▶ _Page extract_
How do you trust centimeter level accuracy positioning?

Q: How do you trust centimeter level accuracy positioning?

Q: How do you trust centimeter level accuracy positioning?

A: The GNSS Solutions article in the July/August 2014 issue of Inside GNSS discussed how measurement errors propagate into GNSS position estimates. The article used the standard positioning algorithm (pseudorange-based single-receiver positioning) as an example to explain the propagation of errors. Following on the previous article, we will answer two related questions: How is high accuracy positioning determined, and when can we trust it?

The previous article concludes that the primary factors that affect the accuracy of position estimates are measurement geometry and measurement accuracy. The former is determined by the relative positions of a user receiver and the visible satellites.

Many users have little flexibility to improve the geometry for given constellations. Some special users — such as those benefiting from the deployment of pseudolites, for example — can improve geometry. Aside from such exceptions, however, the main way of improving positioning accuracy is to mitigate measurement errors as much as possible.

GNSS positioning requires a user receiver to demodulate navigation signals and derive the ranges (distances) between the user antennas and the visible satellites. The range could be derived from the code phase or carrier phase measurements. The former are used to generate pseudoranges, which are used as the basic positioning measurement for many services including mass-market applications where meter level accuracy is required.

For those requiring very high (centimeter/millimeter–level) accuracy), the usual approach is to use the carrier phase instead of the code phase and to mitigate the relevant errors, including satellite ephemeris error, atmospheric effects, environmental effects, receiver-related errors, and measurement noise. The various errors have different characteristics, such as spatial-temporal correlation and frequency dependence, which can be used to mitigate the errors employing such techniques as the use of data from reference stations for modeling, or generating a linear combination of measurements at different frequencies (e.g., widelaning).

▶ _Actions to take_
1) Please turn the paragraph of the GNSS accuracy text that begins "GNSS positioning requires a user receiver" into a short bulleted list that keeps its main facts.
2) What does the GNSS accuracy text name as the primary factors affecting the accuracy of position estimates?
3) Write the next part of the GNSS accuracy text, picking up after its last sentence.

Dataset entries
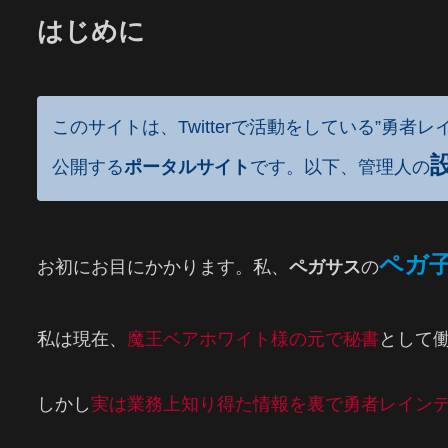
はじめに
このサイトは、Twitterで活動をしている”勇者
公開する
ポータルサイト
です。以下、管理人の
ペガ
お初にお目にかかります。私、
ペガサス
の
私は現在、
魔王ベアホワイト様の元で秘書
として
しかし
実は業務上知り得た情報を裏で勇者レイン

▶ _Responses for each task_
1)
- A user receiver demodulates navigation signals and derives the ranges (distances) between the user antennas and the visible satellites.
- Ranges can come from code phase or carrier phase measurements.
- Code phase measurements produce pseudoranges.
- Pseudoranges serve as the basic positioning measurement for many services, including mass-market applications where meter level accuracy is required.

2) Measurement geometry and measurement accuracy.

3)
Carrier Phase–Based Positioning
For high accuracy positioning with GNSS, carrier phase measurements are required because of their low phase noise and the low level of multipath errors (compared to the code phase). However, as is well documented and understood in the technical literature, the challenge is determine the whole number of carrier cycles (integer ambiguity) when the receiver locks on to a satellite signal.

In order to have a good chance to correctly resolve the integer ambiguity, the residual measurement error should be less than a quarter of a wavelength. This is enabled by a mitigation strategy within, and external to, the user receiver. Two methods employ carrier phase measurements directly: the conventional real-time kinematic (cRTK) and precise point positioning (PPP).

The cRTK method needs at least one extra receiver placed at a known position (reference) in the vicinity of the user. In this positioning mode, raw measurements (carrier phase, pseudorange, and so forth) are transmitted to the user receiver.

Differencing of the raw measurements across receivers and satellites produces the double-difference observable. This observable eliminates the common errors among satellite and receiver clocks and mitigates the spatially correlated errors (e.g., satellite orbit and ionospheric errors). The amount of error mitigation depends on the level of correlation, which is a function of the distance between the receiver and the reference station.

However, cRTK comes at a cost: the noise level is amplified in the observable because measurements from multiple receivers are being combined. Despite this, the double difference results in integer double-differenced ambiguities, and their correct resolution leads to high-accuracy positioning.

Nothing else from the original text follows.